___ RECORDS SHOWN
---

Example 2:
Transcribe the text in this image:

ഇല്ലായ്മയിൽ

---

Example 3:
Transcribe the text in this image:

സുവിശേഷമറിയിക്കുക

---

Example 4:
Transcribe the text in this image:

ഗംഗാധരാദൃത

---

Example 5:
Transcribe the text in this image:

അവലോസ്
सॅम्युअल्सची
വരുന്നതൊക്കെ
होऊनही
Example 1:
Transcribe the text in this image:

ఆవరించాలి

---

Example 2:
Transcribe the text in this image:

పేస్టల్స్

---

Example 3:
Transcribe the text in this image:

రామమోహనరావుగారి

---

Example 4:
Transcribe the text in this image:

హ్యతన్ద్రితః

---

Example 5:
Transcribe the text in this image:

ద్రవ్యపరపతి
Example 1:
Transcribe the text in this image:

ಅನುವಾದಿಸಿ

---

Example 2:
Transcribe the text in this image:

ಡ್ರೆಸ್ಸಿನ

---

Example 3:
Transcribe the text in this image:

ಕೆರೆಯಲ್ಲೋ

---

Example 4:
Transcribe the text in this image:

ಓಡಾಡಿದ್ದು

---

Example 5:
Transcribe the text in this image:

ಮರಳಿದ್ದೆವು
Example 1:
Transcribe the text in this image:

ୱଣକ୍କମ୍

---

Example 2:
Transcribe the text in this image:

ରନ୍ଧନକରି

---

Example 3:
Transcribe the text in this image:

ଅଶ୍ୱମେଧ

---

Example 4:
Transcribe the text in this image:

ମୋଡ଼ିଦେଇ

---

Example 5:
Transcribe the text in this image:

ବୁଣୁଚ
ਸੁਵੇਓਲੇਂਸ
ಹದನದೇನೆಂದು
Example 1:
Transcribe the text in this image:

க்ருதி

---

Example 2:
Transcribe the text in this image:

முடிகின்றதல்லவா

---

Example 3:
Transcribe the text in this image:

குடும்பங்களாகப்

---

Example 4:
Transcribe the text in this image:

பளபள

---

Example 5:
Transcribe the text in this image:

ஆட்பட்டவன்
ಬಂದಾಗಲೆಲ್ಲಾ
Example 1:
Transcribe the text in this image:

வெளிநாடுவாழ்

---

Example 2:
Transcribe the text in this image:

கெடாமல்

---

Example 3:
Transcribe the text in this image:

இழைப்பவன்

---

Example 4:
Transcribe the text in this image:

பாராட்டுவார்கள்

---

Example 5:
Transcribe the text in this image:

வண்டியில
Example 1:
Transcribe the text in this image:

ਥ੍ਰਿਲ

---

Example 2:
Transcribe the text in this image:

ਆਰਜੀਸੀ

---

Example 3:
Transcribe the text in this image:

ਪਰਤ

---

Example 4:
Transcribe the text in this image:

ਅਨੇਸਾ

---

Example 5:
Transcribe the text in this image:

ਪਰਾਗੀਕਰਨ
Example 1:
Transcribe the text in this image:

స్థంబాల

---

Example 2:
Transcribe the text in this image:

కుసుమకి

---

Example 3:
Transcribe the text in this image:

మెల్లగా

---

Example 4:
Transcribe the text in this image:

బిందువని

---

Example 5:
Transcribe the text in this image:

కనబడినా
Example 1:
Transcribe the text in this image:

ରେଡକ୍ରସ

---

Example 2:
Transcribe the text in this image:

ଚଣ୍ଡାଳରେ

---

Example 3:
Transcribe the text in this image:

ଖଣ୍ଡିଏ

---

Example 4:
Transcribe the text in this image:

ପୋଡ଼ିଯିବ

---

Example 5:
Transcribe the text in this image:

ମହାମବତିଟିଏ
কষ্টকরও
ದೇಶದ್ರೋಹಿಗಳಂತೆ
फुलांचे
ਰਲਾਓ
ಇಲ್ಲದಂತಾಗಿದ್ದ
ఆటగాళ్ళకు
______
» REQUIRED WORK
Here the goal is to repeat each entry exactly.

» ANSWER BELOW
---

Example 2:
Transcribe the text in this image:

ഇല്ലായ്മയിൽ

---

Example 3:
Transcribe the text in this image:

സുവിശേഷമറിയിക്കുക

---

Example 4:
Transcribe the text in this image:

ഗംഗാധരാദൃത

---

Example 5:
Transcribe the text in this image:

അവലോസ്
सॅम्युअल्सची
വരുന്നതൊക്കെ
होऊनही
Example 1:
Transcribe the text in this image:

ఆవరించాలి

---

Example 2:
Transcribe the text in this image:

పేస్టల్స్

---

Example 3:
Transcribe the text in this image:

రామమోహనరావుగారి

---

Example 4:
Transcribe the text in this image:

హ్యతన్ద్రితః

---

Example 5:
Transcribe the text in this image:

ద్రవ్యపరపతి
Example 1:
Transcribe the text in this image:

ಅನುವಾದಿಸಿ

---

Example 2:
Transcribe the text in this image:

ಡ್ರೆಸ್ಸಿನ

---

Example 3:
Transcribe the text in this image:

ಕೆರೆಯಲ್ಲೋ

---

Example 4:
Transcribe the text in this image:

ಓಡಾಡಿದ್ದು

---

Example 5:
Transcribe the text in this image:

ಮರಳಿದ್ದೆವು
Example 1:
Transcribe the text in this image:

ୱଣକ୍କମ୍

---

Example 2:
Transcribe the text in this image:

ରନ୍ଧନକରି

---

Example 3:
Transcribe the text in this image:

ଅଶ୍ୱମେଧ

---

Example 4:
Transcribe the text in this image:

ମୋଡ଼ିଦେଇ

---

Example 5:
Transcribe the text in this image:

ବୁଣୁଚ
ਸੁਵੇਓਲੇਂਸ
ಹದನದೇನೆಂದು
Example 1:
Transcribe the text in this image:

க்ருதி

---

Example 2:
Transcribe the text in this image:

முடிகின்றதல்லவா

---

Example 3:
Transcribe the text in this image:

குடும்பங்களாகப்

---

Example 4:
Transcribe the text in this image:

பளபள

---

Example 5:
Transcribe the text in this image:

ஆட்பட்டவன்
ಬಂದಾಗಲೆಲ್ಲಾ
Example 1:
Transcribe the text in this image:

வெளிநாடுவாழ்

---

Example 2:
Transcribe the text in this image:

கெடாமல்

---

Example 3:
Transcribe the text in this image:

இழைப்பவன்

---

Example 4:
Transcribe the text in this image:

பாராட்டுவார்கள்

---

Example 5:
Transcribe the text in this image:

வண்டியில
Example 1:
Transcribe the text in this image:

ਥ੍ਰਿਲ

---

Example 2:
Transcribe the text in this image:

ਆਰਜੀਸੀ

---

Example 3:
Transcribe the text in this image:

ਪਰਤ

---

Example 4:
Transcribe the text in this image:

ਅਨੇਸਾ

---

Example 5:
Transcribe the text in this image:

ਪਰਾਗੀਕਰਨ
Example 1:
Transcribe the text in this image:

స్థంబాల

---

Example 2:
Transcribe the text in this image:

కుసుమకి

---

Example 3:
Transcribe the text in this image:

మెల్లగా

---

Example 4:
Transcribe the text in this image:

బిందువని

---

Example 5:
Transcribe the text in this image:

కనబడినా
Example 1:
Transcribe the text in this image:

ରେଡକ୍ରସ

---

Example 2:
Transcribe the text in this image:

ଚଣ୍ଡାଳରେ

---

Example 3:
Transcribe the text in this image:

ଖଣ୍ଡିଏ

---

Example 4:
Transcribe the text in this image:

ପୋଡ଼ିଯିବ

---

Example 5:
Transcribe the text in this image:

ମହାମବତିଟିଏ
কষ্টকরও
ದೇಶದ್ರೋಹಿಗಳಂತೆ
फुलांचे
ਰਲਾਓ
ಇಲ್ಲದಂತಾಗಿದ್ದ
ఆటగాళ్ళకు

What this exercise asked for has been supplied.